Sue Wallis, a Wyoming state lawmaker who’s the group’s vice president, stated ranchers used to become able to sell horses that had been also old or unfit for operate to slaughterhouses but now they’ve to ship them to butchers in Canada and Mexico, specifically exactly where they fetch less than half the price.
The federal ban devastated “an total sector of animal agriculture for purely sentimental and romantic notions,” she stated.
Despite the fact that you’ll find reports of Americans dining on horse meat not as well extended ago because the 1940s, the practice is practically non-existent inside this nation, precisely where the animals are treated as beloved pets and iconic symbols inside the West.
Lawmakers in California and Illinois have banned the slaughter of horses for human consumption, and greater than a dozen states tightly limit the sale of horse meat.
Federal lawmakers’ lifting with the ban on capital for horse meat inspections came about in component consequently from the recession, which struck just as slaughtering stopped. A federal report issued in June located that neighborhood animal welfare organizations reported a spike in investigations for horse neglect and abandonment given that 2007. In Colorado, by way of example, details showed that investigations for horse neglect and abuse elevated greater than 60 percent – from 975 in 2005 to practically 1,600 in 2009.
The report from the U.S. Government Accountability Workplace also determined that about 138,000 horses had been transported to Canada and Mexico for slaughter in 2010, almost exactly the same quantity that had been killed within the U.S. prior to the ban took impact in 2007. The U.S. has an estimated 9 million horses.
Cheri White Owl, founder from the nonprofit Horse Feathers Equine Rescue in Guthrie, Okla., stated she’s noticed a lot more horse neglect through the recession. Her group is caring for 33 horses now and can’t accept a lot more.
“A lot in the circumstance is consequently from the financial climate,” she mentioned, “people deciding to spend their mortgage or preserve their horse.”
But White Owl worries that if slaughterhouses open, owners will dump their unwanted animals there instead of searching for options, such as animal sanctuaries.
Animal rights groups also argue that slaughtering is truly a messy, cruel method, and some say it could possibly be kinder for owners to have their horses place to sleep by a veterinarian.
“Euthanasia has often been an choice,” Pacelle stated. But “if you acquire a horse, you ought to become a responsible owner and provide lifetime care.”

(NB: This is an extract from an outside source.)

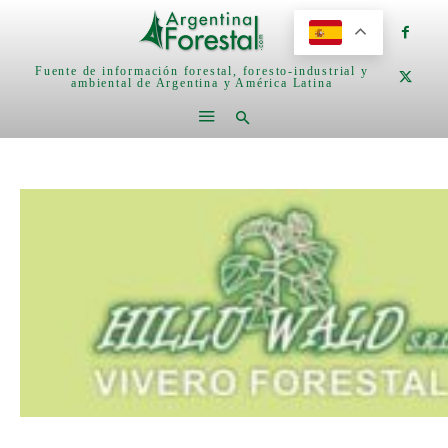
Fuente de información forestal, foresto-industrial y
ambiental de Argentina y América Latina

The fight over horse slaughtering has pitted lawmakers from the identical celebration against one another.
Sen. Max Baucus, D-Mont., talked about the poor financial climate has resulted in “sad cases” of horse abandonment and neglect and lifting the ban will give Americans a shot at regaining lost jobs and creating good sick horses are not abandoned or mistreated.
But U.S. Rep. Jim Moran, D-Va., is lobbying colleagues to permanently ban horse slaughter basically because he believes the approach is inhumane.
“I am committed to undertaking every thing in my power to avoid the resumption of horse slaughter and will force Congress to debate this important policy in an open, democratic manner at every and each and every opportunity,” he said within a statement.